On November 19, 2002, in a classic case upholding the First Amendment protections afforded all speech — including repugnant, bigoted and wrong-minded expression — U.S. District Judge Harold Baer Jr. declared New York’s mask law unconstitutional. Judge Baer held that Penal Law 240.35(4), which prohibits the wearing of masks in public, except “in connection with a masquerade party or like entertainment,” violaties the First Amendment because it bans speech based on content. “The result is that a face mask worn to delight the public is lawful while one intended to sway political beliefs is unlawful,” Judge Baer said in Church of the American Knights of the Ku Klux Klan v. Kerik.1

Judge Baer’s ruling came three years after the Church of the American Knights of the Ku Klux Klan, a membership organization that advocates racial separation and that asserts an historical link to the Ku Klux Klan, was denied a permit to conduct a demonstration in New York City on October 23, 1999. Participants had announced plans to appear in their traditional hooded masks and robe regalia. The New York City Police Department threatened to arrest any members of the group who came to the demonstration in hooded masks.

Judge Baer granted a preliminary injunction allowing the American Knights to wear masks at the October 23, 1999 demonstration but the U.S. Court of Appeals for the Second Circuit stayed the order and Judge Ruth Bader Ginsburg, presiding U.S. Supreme Court Justice for the Second Circuit, refused to vacate the Second Circuit’s stay. The demonstration occurred on October 23, with only 17 unmasked participants. The case was sent back to the District Court where both sides moved for summary judgment in their favor. The City argued the law forbidding masks is necessary because masks tend to embolden individuals to commit violent acts without being held accountable.

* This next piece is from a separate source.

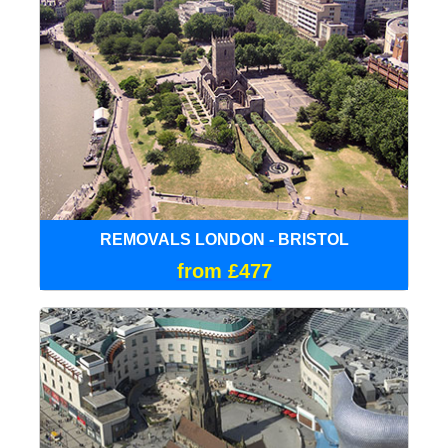
REMOVALS LONDON - BRISTOL
from £477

The NYCLU countered that masks should be allowed in order to protect anonymity and prevent harassment, threats and violence by counter-demonstrators.

While acknowledging that “no one disputes that plaintiff is a notorious racist organization, at least not this Court,” Judge Baer said the “focus here, however, is on the constitutional protections, spelled out in the Federalist papers by our founding fathers, and on whether the conduct here … should be protected.” The issue, the judge said, was “whether disclosing the identity of the American Knights’ members restricts protected speech, and if so, whether the statute is narrowly tailored to serve a compelling state interest.” The problem with the statute, Baer said, was that it bars all demonstrators, both “peaceful and unlawful alike” from wearing masks in public. The judge said this was a “blunderbuss approach” that belied any argument the statute was narrowly tailored. The court also indicated that there was no compelling state interest behind the statute. The “broad exception” for masquerades and other entertainment “allows everything from masked ‘trick or treaters’ in Queens to the masked participants of the annual Gay Pride parade on Fifth Avenue,” he said. “Surely if masked events posed such a significant problem for the police department, the exception would not have found its way into the statute.” Despite the city’s argument that the prohibition on wearing hoods was content neutral and not an attempt to suppress the viewpoint of the American Knights, the judge said the hooded masks are clearly “expressive conduct” under First Amendment jurisprudence. “The hooded masks are an integral part of the message that links the American Knights to the KKK and its horrific ideology,” he said.

The City has indicated that it will appeal the case.